One of these options includes investing in the derivatives market. Here are some easy ways to invest in these products.
What is derivative trading?
Similar to share trading, this is another type of trading product. Derivatives are specialized contracts deriving their values from underlying assets. The two important types of products available in this market include futures and options.

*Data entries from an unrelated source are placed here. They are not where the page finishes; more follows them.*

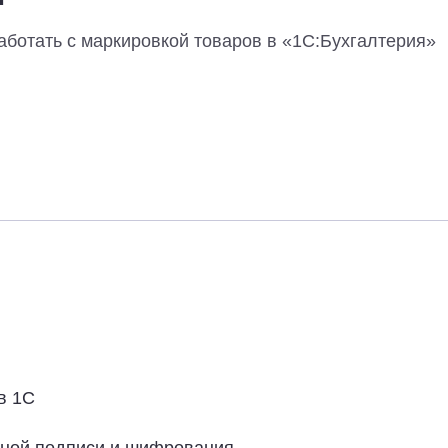
аботать с маркировкой товаров в «1С:Бухгалтерия»
в 1С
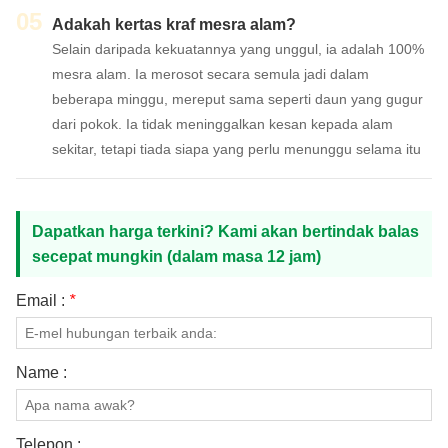
05
Adakah kertas kraf mesra alam?
Selain daripada kekuatannya yang unggul, ia adalah 100%
mesra alam. Ia merosot secara semula jadi dalam
beberapa minggu, mereput sama seperti daun yang gugur
dari pokok. Ia tidak meninggalkan kesan kepada alam
sekitar, tetapi tiada siapa yang perlu menunggu selama itu
Dapatkan harga terkini? Kami akan bertindak balas
secepat mungkin (dalam masa 12 jam)
Email :
*
Name :
Telepon :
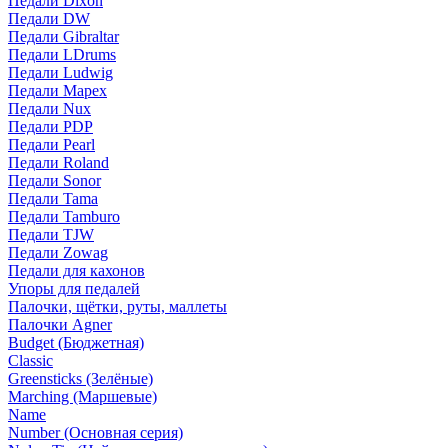
Педали Dixon
Педали DW
Педали Gibraltar
Педали LDrums
Педали Ludwig
Педали Mapex
Педали Nux
Педали PDP
Педали Pearl
Педали Roland
Педали Sonor
Педали Tama
Педали Tamburo
Педали TJW
Педали Zowag
Педали для кахонов
Упоры для педалей
Палочки, щётки, руты, маллеты
Палочки Agner
Budget (Бюджетная)
Classic
Greensticks (Зелёные)
Marching (Маршевые)
Name
Number (Основная серия)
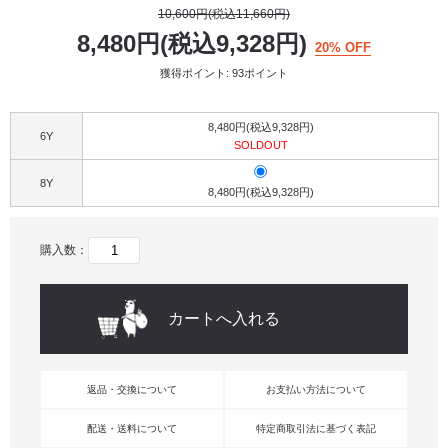
10,600円(税込11,660円)
8,480円(税込9,328円)
20% OFF
獲得ポイント: 93ポイント
8,480円(税込9,328円)
6Y
SOLDOUT
8Y
8,480円(税込9,328円)
購入数：
返品・交換について
お支払い方法について
配送・送料について
特定商取引法に基づく表記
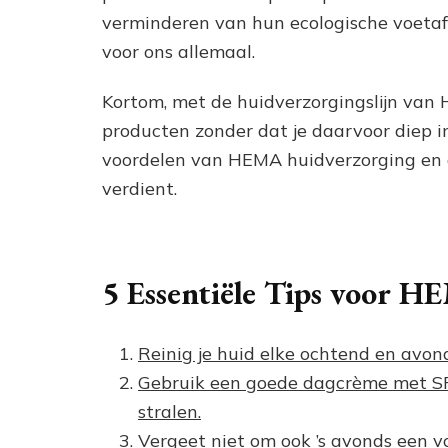
verminderen van hun ecologische voeta
voor ons allemaal.
Kortom, met de huidverzorgingslijn va
producten zonder dat je daarvoor diep in
voordelen van HEMA huidverzorging en ge
verdient.
5 Essentiële Tips voor 
Reinig je huid elke ochtend en avo
Gebruik een goede dagcrème met SP
stralen.
Vergeet niet om ook ’s avonds een 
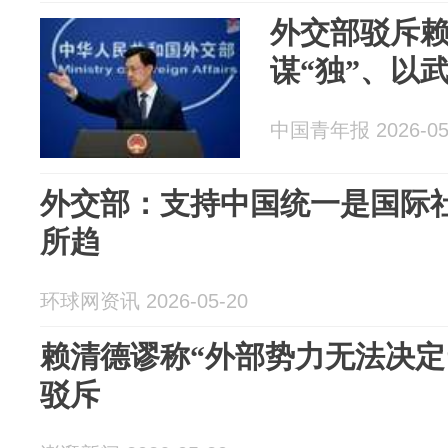
外交部驳斥
谋“独”、以
中国青年报 2026-05
外交部：支持中国统一是国际社
所趋
环球网资讯 2026-05-20
赖清德谬称“外部势力无法决定
驳斥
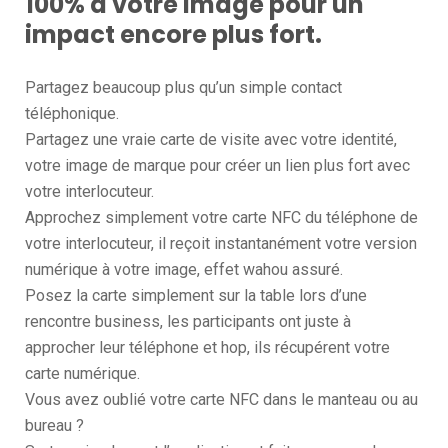
100% à votre image pour un
impact encore plus fort.
Partagez beaucoup plus qu’un simple contact
téléphonique.
Partagez une vraie carte de visite avec votre identité,
votre image de marque pour créer un lien plus fort avec
votre interlocuteur.
Approchez simplement votre carte NFC du téléphone de
votre interlocuteur, il reçoit instantanément votre version
numérique à votre image, effet wahou assuré.
Posez la carte simplement sur la table lors d’une
rencontre business, les participants ont juste à
approcher leur téléphone et hop, ils récupérent votre
carte numérique.
Vous avez oublié votre carte NFC dans le manteau ou au
bureau ?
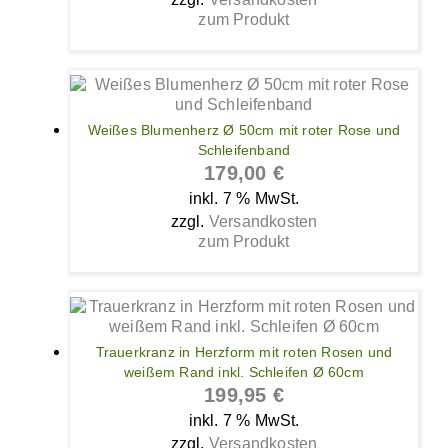
zum Produkt
Weißes Blumenherz Ø 50cm mit roter Rose und
Schleifenband
179,00
€
inkl. 7 % MwSt.
zzgl.
Versandkosten
zum Produkt
Trauerkranz in Herzform mit roten Rosen und
weißem Rand inkl. Schleifen Ø 60cm
199,95
€
inkl. 7 % MwSt.
zzgl.
Versandkosten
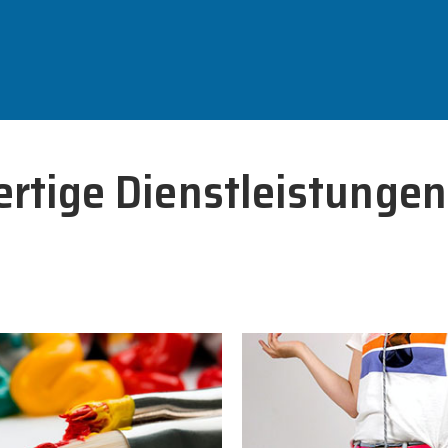
ertige Dienstleistunge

In a futures contract, the trader assumes a buy or sells position in an index or a share. In case the price moves in favor of the trader during the contract period, he earns a profit. In case of an adverse price movement, the trader will have to bear a loss.
F&O trading fundamentals
- Most traded across Indian stock exchanges
- Traders need to pay a certain margin [calculated as a certain percent of the total order value] to assume a buy or sell position
- Daily profits and losses are calculated until the expiry date of the contract
- The margin is also calculated on a daily basis, which means the trader has to make good any shortfall in his account to ensure his contract is not sold to recover the money
- These contracts are valid for a certain period at the end of which these expire and in most cases, the profits and losses are shared between the traders and their brokers
- Futures trading may be done in an index like Sensex or Nifty; in India, the Nifty futures is one of the most traded contracts
Reasons to trade in F&Os
- Traders are able to leverage for higher stakes with the margin money when compared to the cash segment
- Daily settlements until the expiry date
- No mandatory need to hold a demat account
- F&O contracts are carried to the following day until expiry; however, traders may square off their positions during the interim
Different types of F&Os
- Index F&Os
- F&Os on individual stocks
Common terms
- Square off primarily means selling a position in the future
- Cover order is an order placed to sell square off of an open position
Settlements for futures
Daily Mark to Market [MTM] settlement – Profits and losses are calculated at the end of every trading day. The MTM continues until the position is sold or squared off.
Final settlement – On the expiry date, the exchange marks all open positions to the final settlement price and the profits or losses are settled in cash.